● **Action item**: Using the text below about localizing a balloon on Titan, decide whether each statement agrees with it, and answer yes or no with the deciding words quoted from the text. 1. Traditional image matching based on pixel similarity works across the radar, IR, and visible imagery. 2. The technology adapted to match across sensor modalities was pioneered by the medical imaging community. 3. The orbital data is used to give the balloon imagery global context.

● **Selected text**:
****************************************
A solution was developed that matches visible/IR imagery aboard a balloon in Saturn’s moon Titan’s atmosphere to SAR (synthetic aperture radar) and visible/IR data acquired from orbit. A balloon in Titan’s atmosphere must be able to localize itself autonomously both globally and with respect to local terrain. The orbital data is used to provide the balloon imagery with global context.
Due to the highly dissimilar appearance of imagery from the different types of sensors under consideration (radar, IR, visible), traditional image matching techniques based on pixel similarity do not work. Technology pioneered by the medical imaging community has been adapted to match across sensor modalities. These techniques are driven by information content rather than appearance. While imagery of Titan’s surface taken from a visible imager may appear very different from SAR imagery, there is statistical/information theoretic similarity.
****************************************
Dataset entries
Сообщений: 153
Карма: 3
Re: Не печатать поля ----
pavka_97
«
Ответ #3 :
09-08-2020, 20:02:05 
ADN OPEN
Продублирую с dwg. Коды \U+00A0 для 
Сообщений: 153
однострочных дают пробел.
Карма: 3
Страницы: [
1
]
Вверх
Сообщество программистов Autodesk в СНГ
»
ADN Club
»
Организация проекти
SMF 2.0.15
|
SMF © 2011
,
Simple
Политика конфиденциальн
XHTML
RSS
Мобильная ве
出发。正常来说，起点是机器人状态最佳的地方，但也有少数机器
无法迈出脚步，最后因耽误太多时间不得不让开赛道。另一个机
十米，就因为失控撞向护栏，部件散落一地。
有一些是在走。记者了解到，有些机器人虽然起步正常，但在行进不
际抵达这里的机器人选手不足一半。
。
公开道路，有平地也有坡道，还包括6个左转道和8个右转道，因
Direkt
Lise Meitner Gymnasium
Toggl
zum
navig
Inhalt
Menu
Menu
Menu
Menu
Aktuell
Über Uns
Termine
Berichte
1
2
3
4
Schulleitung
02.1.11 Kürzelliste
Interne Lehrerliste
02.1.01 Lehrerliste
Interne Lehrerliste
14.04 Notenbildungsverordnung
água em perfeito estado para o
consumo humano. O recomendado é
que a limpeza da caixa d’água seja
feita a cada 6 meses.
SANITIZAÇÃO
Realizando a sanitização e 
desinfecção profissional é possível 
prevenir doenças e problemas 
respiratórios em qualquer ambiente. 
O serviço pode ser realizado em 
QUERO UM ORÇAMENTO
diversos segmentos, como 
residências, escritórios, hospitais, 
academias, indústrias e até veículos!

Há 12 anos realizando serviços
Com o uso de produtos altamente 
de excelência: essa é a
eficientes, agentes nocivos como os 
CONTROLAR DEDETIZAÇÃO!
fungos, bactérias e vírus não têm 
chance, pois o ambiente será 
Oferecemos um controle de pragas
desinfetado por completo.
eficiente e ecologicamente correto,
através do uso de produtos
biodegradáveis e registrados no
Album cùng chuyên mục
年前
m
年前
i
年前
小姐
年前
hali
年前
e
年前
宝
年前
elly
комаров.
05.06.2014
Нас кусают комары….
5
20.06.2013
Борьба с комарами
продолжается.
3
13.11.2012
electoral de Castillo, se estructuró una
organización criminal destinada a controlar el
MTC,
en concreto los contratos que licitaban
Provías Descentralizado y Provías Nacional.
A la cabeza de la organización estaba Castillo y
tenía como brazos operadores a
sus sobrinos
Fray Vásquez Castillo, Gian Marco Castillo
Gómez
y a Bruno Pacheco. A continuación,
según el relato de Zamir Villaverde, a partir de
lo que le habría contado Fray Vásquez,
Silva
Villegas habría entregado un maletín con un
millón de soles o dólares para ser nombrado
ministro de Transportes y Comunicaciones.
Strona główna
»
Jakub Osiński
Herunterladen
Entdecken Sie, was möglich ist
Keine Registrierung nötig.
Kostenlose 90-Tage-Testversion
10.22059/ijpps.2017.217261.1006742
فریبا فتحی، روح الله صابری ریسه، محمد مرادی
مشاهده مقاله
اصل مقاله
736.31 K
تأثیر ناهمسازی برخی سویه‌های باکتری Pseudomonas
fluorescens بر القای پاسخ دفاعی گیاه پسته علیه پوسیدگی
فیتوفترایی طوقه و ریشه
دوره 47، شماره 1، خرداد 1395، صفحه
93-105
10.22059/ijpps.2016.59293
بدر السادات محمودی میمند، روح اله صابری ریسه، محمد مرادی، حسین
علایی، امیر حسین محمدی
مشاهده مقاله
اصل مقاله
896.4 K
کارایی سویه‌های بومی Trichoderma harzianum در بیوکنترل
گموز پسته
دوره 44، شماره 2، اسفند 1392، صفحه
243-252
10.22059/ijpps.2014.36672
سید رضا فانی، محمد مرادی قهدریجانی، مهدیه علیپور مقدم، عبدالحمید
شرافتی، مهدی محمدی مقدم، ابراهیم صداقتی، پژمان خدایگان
****************************************
● **Problem solution**:
1. No: "traditional image matching techniques based on pixel similarity do not work."
2. Yes: "Technology pioneered by the medical imaging community has been adapted to match across sensor modalities."
3. Yes: "The orbital data is used to provide the balloon imagery with global context."